Kate Larken is a member of Public Outcry, a musical group that performs to educate the public about mountaintop removal coal mining. She is also the publisher of MotesBooks, Inc.

There are several Appalachias.

Life at the northern end of our mountain chain differs from the southern mountains’ culture, but both extremes intentionally cultivate eco-tourism vital to local economies.

In between, however, live the troubled coalfields. This region – particularly Kentucky and West Virginia –provides much of the electricity for the nation because of what lies beneath. Low-cost mountaintop removal (MTR) coal mining pleases stockholders and

CEOs who profit (but would they live amidst the messes they cause?), yet thousands of communities and families with generational ties to the region are forced to deal with the destruction MTR leaves behind: ruined water, eradicated ecosystems, poverty, job loss, poor health.

Something is wrong with energy policy in America when an industry robs one of the world’s most valuable minerals from the nation’s poorest counties and leaves behind what’s described repeatedly as “moonscapes” and “war zones.” MTR is a practice akin to brazen theft at best, and at worst it’s darkly immoral.

For the coalfields to preserve healthy environment and culture, the Golden Rule must trump King Coal’s gluttony.

America must work to make central Appalachia the centerpiece of energy in new ways.

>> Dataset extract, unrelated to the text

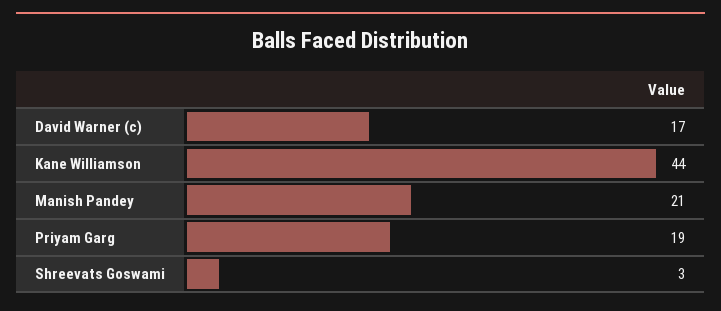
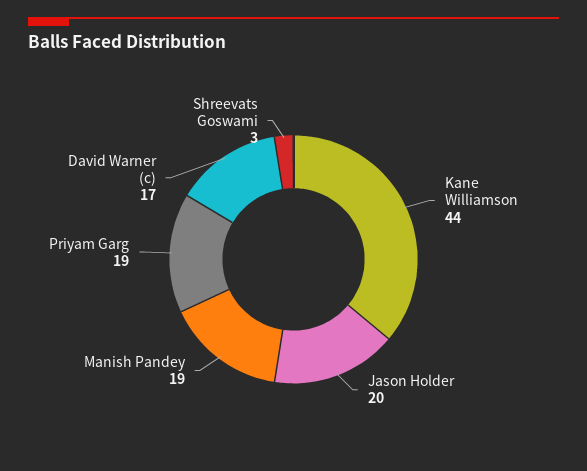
Manish Pandey: 21 -> 19
Jason Holder: none -> 20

What’s required as part of a sustainable future in the coalfields is that all Americans, wherever their home is, take steps to educate themselves about this dirty little secret: coal. Neighbors must speak up politically and must change consumption habits. If we don’t, we’re guilty of helping destroy an entire
section of America and the culture that has thrived there for centuries.

We can employ more Appalachian people by developing alternative energies to phase out coal. Rows of wind turbines, hydroelectric dams, solar-panel fields: these would be beautiful sights on existing mountaintops, for (unlike MTR) they are mostly positive rather than wholly destructive.

Power from renewables simply must be our future.